One potential problem with the devitellinization step is that a significant percentage of the embryos remain at the organic/aqueous interface. This seems to be more common when working with small numbers of embryos and is probably caused by not removing enough of the aqueous phase after the shaking fixation. Perhaps the embryos find refuge in the remaining aqueous pockets instead of entering the methanol. If one encounters this problem, make sure that the aqueous phase is completely removed. Also, try shaking the vial for a longer time after the addition of methanol, 1-2 minutes instead of 20-30 seconds.

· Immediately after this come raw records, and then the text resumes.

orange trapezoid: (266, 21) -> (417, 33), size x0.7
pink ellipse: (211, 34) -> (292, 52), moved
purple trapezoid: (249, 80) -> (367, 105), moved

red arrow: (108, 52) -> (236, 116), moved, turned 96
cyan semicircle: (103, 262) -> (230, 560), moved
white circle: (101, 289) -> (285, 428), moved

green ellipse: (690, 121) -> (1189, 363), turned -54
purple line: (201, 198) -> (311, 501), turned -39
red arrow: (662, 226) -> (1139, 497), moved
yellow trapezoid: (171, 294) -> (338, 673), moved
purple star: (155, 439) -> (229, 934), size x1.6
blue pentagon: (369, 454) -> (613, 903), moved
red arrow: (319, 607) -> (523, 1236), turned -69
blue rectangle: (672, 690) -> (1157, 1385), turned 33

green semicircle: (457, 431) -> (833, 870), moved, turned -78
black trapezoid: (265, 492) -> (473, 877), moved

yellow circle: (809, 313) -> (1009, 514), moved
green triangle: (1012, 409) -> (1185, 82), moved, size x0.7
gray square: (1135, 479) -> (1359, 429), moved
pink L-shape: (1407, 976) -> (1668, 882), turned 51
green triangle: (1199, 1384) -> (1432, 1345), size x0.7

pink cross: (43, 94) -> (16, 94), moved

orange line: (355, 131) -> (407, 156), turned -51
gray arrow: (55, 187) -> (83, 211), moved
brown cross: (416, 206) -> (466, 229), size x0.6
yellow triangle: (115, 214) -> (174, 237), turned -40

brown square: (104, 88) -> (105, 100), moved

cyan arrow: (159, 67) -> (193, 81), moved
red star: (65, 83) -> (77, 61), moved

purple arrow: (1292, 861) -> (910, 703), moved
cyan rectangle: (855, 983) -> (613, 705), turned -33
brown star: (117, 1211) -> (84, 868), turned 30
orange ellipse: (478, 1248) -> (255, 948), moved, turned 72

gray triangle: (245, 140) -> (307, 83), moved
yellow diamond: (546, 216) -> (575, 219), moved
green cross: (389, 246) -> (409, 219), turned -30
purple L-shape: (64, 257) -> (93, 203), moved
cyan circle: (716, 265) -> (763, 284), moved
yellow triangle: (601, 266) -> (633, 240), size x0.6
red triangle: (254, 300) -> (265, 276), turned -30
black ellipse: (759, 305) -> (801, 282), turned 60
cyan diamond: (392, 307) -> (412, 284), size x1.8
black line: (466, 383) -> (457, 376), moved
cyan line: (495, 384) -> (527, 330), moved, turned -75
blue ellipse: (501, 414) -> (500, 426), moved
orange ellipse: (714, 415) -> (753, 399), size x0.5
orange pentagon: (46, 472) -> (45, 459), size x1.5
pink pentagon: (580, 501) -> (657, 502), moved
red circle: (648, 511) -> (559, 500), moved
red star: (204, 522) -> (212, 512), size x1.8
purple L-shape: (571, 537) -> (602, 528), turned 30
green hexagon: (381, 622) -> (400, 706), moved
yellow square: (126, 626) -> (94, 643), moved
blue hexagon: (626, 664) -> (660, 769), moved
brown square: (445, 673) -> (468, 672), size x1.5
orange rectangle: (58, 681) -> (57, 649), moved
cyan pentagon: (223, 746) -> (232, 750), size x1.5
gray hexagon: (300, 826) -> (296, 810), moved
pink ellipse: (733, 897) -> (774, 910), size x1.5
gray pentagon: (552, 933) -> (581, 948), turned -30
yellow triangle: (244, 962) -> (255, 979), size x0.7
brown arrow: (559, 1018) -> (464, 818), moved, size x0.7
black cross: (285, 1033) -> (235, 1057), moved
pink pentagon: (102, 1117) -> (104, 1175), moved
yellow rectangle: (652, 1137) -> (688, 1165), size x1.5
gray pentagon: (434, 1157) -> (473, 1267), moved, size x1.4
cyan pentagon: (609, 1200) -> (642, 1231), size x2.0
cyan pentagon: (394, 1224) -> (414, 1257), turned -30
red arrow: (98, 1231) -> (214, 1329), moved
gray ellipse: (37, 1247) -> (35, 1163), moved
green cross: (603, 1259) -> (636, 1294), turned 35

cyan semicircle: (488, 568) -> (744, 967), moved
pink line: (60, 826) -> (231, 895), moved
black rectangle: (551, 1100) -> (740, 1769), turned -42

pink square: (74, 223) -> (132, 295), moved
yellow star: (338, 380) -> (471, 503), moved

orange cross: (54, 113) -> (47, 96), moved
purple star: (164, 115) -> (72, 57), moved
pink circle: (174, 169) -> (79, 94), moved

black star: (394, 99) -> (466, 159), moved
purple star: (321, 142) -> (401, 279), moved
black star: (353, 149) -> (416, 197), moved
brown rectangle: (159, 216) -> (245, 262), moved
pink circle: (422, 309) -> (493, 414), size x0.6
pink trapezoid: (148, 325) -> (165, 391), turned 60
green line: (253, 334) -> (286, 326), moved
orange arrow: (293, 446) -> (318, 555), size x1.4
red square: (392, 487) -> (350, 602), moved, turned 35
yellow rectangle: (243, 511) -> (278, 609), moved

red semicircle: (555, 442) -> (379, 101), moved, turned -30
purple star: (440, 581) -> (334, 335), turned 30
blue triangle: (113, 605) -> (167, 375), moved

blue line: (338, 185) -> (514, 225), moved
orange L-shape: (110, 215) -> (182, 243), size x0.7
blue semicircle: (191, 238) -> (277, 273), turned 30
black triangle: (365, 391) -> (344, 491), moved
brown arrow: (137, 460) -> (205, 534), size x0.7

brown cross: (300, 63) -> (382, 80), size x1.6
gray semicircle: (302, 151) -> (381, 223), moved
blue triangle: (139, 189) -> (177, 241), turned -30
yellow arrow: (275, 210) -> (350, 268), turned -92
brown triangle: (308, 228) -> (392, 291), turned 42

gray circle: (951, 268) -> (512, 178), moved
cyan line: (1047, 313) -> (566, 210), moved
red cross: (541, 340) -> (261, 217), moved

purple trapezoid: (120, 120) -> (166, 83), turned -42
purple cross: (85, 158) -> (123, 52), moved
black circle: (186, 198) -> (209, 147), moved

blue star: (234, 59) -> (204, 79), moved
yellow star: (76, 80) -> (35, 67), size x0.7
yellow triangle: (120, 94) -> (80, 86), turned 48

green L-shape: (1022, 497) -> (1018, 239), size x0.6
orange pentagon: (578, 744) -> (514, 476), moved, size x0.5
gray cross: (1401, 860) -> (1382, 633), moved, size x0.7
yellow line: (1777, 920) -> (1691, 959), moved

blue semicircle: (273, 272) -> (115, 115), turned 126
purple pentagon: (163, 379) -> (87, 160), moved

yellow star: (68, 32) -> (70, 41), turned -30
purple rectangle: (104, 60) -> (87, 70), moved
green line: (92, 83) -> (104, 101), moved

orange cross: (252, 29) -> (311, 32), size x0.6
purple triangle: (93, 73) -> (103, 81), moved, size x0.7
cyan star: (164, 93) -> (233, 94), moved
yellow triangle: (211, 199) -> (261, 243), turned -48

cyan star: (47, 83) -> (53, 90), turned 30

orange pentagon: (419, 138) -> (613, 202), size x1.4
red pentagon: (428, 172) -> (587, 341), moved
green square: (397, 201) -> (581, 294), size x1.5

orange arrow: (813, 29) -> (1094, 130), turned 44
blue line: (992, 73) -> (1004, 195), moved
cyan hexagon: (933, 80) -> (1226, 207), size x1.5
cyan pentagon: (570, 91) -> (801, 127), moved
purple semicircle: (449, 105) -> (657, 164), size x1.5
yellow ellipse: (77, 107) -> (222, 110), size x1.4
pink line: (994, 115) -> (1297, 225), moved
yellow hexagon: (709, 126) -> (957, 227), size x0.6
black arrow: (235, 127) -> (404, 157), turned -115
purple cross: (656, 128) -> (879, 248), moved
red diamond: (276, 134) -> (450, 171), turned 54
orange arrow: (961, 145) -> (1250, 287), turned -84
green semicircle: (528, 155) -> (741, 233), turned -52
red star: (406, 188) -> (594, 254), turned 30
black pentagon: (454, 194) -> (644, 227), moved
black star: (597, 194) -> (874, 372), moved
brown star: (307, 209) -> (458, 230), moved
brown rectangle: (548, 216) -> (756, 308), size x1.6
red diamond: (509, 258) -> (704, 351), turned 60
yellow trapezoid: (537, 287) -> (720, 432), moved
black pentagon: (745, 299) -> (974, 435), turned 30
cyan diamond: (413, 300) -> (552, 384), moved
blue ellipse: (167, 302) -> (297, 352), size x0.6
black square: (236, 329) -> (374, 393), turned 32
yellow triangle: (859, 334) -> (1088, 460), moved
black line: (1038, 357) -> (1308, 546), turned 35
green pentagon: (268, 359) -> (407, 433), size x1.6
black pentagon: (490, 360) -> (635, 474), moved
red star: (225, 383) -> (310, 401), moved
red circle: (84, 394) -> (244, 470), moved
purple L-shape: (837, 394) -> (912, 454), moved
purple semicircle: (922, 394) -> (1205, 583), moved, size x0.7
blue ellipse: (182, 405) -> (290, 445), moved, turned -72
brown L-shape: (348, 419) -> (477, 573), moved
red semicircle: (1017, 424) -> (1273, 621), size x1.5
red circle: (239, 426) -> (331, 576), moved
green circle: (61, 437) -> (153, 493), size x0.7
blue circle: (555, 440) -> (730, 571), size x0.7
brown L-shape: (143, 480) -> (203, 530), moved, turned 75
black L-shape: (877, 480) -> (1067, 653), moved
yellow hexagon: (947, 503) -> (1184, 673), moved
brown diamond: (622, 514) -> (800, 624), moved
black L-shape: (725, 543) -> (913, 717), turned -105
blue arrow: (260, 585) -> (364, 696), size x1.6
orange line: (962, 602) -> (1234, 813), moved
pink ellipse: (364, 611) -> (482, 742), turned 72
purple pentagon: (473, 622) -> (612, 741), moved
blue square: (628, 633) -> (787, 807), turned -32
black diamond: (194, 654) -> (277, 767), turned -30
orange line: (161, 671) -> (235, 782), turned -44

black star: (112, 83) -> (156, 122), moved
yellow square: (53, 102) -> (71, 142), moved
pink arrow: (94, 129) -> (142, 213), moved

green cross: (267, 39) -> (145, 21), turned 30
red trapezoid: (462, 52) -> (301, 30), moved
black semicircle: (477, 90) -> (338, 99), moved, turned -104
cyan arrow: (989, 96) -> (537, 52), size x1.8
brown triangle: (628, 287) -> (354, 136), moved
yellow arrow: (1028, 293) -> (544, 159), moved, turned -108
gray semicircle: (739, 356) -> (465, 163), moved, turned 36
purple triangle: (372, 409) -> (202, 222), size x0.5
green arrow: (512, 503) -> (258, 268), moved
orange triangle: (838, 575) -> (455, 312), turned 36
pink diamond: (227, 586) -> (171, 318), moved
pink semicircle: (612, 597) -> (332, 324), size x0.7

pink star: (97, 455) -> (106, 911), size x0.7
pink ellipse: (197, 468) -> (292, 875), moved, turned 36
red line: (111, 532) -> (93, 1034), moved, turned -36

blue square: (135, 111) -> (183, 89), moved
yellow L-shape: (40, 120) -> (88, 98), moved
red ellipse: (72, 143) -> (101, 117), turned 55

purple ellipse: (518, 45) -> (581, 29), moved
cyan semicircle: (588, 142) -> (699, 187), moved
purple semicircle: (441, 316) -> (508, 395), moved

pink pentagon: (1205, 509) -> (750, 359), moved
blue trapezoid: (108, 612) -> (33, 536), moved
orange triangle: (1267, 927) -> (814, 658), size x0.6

When working with small numbers of embryos, an alternative is to do the fixation in a 2 ml eppendorf tube with scaled-down volumes of reagents, although it is important that a good emulsion of the phases is still achieved during shaking. In the protocol presented here, our experience has been that more embryos work better, which necessitates more female flies in the embryo collection cages. This will result in doing fewer and better fixations at the cost of sorting extra flies.